# new dvr plus coming to me



## plt3121 (Dec 14, 2007)

I called d today cause my r-15 is dying. They had me reformat the hd didn't help much. So I'm getting another plus dvr. Does anyone know what I might be getting.


----------



## spartanstew (Nov 16, 2005)

Nope.


----------



## jdspencer (Nov 8, 2003)

It could be another R15 or maybe the R16 or if you're lucky the R22.

Let is know which one, okay?


----------



## plt3121 (Dec 14, 2007)

Will do. Thanks for the replies.


----------



## The Merg (Jun 24, 2007)

plt3121 said:


> I called d today cause my r-15 is dying. They had me reformat the hd didn't help much. So I'm getting another plus dvr. Does anyone know what I might be getting.

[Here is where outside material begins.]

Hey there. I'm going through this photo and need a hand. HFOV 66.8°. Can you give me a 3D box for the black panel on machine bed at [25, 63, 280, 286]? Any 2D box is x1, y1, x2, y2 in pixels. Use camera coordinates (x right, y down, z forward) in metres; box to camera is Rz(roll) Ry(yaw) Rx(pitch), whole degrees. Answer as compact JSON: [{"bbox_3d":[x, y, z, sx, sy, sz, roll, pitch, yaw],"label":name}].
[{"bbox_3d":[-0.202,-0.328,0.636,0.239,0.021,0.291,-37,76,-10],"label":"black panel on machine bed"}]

Go to your on-line DirecTV account and look up your recent orders. You should see the replacement DVR listed there. If you open up the order, it will list the details of what is being shipped to you.



jdspencer said:


> It could be another R15 or maybe the R16 or if you're lucky the R22.
> 
> Let is know which one, okay?


It will not be an R22. The R22 is not in the distribution line anymore from DirecTV.

- Merg


----------



## Jhon69 (Mar 28, 2006)

The Merg said:


> Go to your on-line DirecTV account and look up your recent orders. You should see the replacement DVR listed there. If you open up the order, it will list the details of what is being shipped to you.
> 
> It will not be an R22. The R22 is not in the distribution line anymore from DirecTV.
> 
> - Merg


You are correct sir!(my Ed to your Johnny).


----------



## plt3121 (Dec 14, 2007)

Ok I ended up getting the r-16 500. So far so good.


----------



## LOCODUDE (Aug 8, 2007)

plt3121 said:


> Ok I ended up getting the r-16 500. So far so good.

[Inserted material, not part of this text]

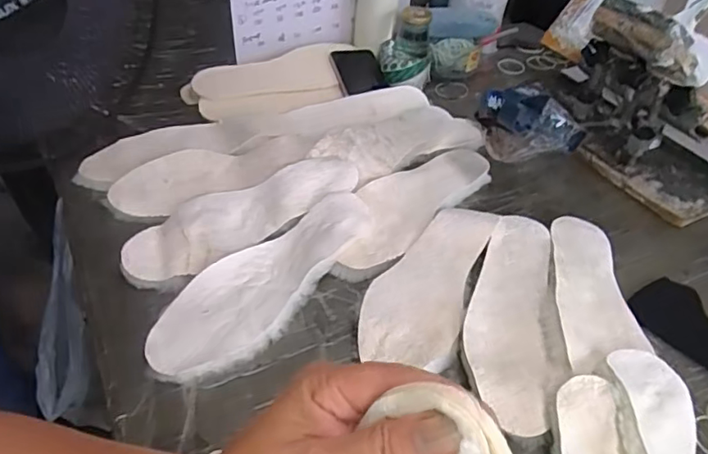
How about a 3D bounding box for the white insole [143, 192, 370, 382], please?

This receiver has gotten pretty good reviews. Enjoy...


----------



## ThomasM (Jul 20, 2007)

jdspencer said:


> It could be another R15 or maybe the R16 or if you're lucky the R22.
> 
> Let is know which one, okay?


Lucky? Unless you live in an MPEG4-locals market I would bet your chances of getting an R22 are about the same as winning the lottery...


----------



## xmguy (Mar 27, 2008)

ThomasM said:


> Lucky? Unless you live in an MPEG4-locals market I would bet your chances of getting an R22 are about the same as winning the lottery...


Or if you bought an R22 when D* was still selling them via Best Buy.


----------



## jdspencer (Nov 8, 2003)

I have a friend who got an R15 to replace a failing Samsung series one. This thing was a POS. He called DirecTV and they agreed to send a replacement. Well, the installer showed up with a new dish and an HR20-700. I don't know what he was charged, however.


----------



## ThomasM (Jul 20, 2007)

xmguy said:


> Or if you bought an R22 when D* was still selling them via Best Buy.


Just out of curiosity I stopped in at my local Best Buy the other day to see what they had in stock as far as DirecTV equipment.

No R22's. Instead BRAND NEW R16's. And as far as HD, it was HR22's.

Quite a difference from a year ago when I went snooping....


----------



## dodge boy (Mar 31, 2006)

My owned R15 died and I got an owned HR22 for replacement through the PP (Nice that I have MPEG4 locals)


----------